Djayadi menilai cara berkomunikasi tim kepemimpinan Jokowi kurang jelas. Contohnya, saat pengumuman kebijakan Kartu Indonesia Sehat, Kartu Indonesia Pintar, dan Kartu Keluarga Sejahtera. Penjelasan terkait dengan kartu sakti tersebut simpang-siur. "Apakah anggaran kartu itu bersumber dari dana CSR atau APBN?" katanya. (Baca: Diminta Mundur Tim Jokowi, Budi Gunawan Bereaksi)
Contoh lain, ketika Jokowi mengangkat Komisaris Jenderal Badrodin Haiti sebagai Pelaksana Tugas Kepala Polri. Djayadi menuturkan narasumber di Istana tidak jelas menetapkan Badrodin sebagai Pelaksana Tugas Kapolri atau Wakil Kapolri yang menjalani tugas Kapolri. "Dari satu orang saja penjelasannya bisa berbeda," ujarnya. (Baca: 100 Hari Jokowi, Pengamat: Bidang Pertahanan Bagus)

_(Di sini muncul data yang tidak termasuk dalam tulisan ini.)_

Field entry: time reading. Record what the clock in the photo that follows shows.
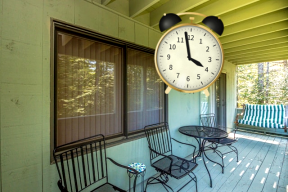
3:58
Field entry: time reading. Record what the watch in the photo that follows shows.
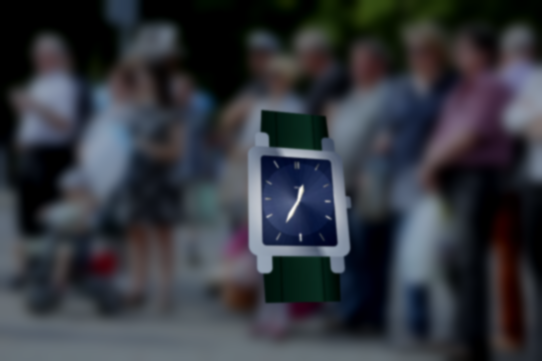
12:35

Djayadi mengatakan tidak mungkin Presiden yang harus selalu memberikan penjelasan langsung. Ia yakin Jokowi dan para menterinya punya banyak pekerjaan. "Juru bicara bisa mempermudah komunikasi Presiden kepada publik," tuturnya. Ia juga meyakini wartawan yang berusaha mengklarifikasi berita akan lebih terbantu dengan adanya juru bicara dalam kabinet Jokowi. (Baca juga: Dampak KPK Vs Polri, Survei Jokowi Populer Hangus)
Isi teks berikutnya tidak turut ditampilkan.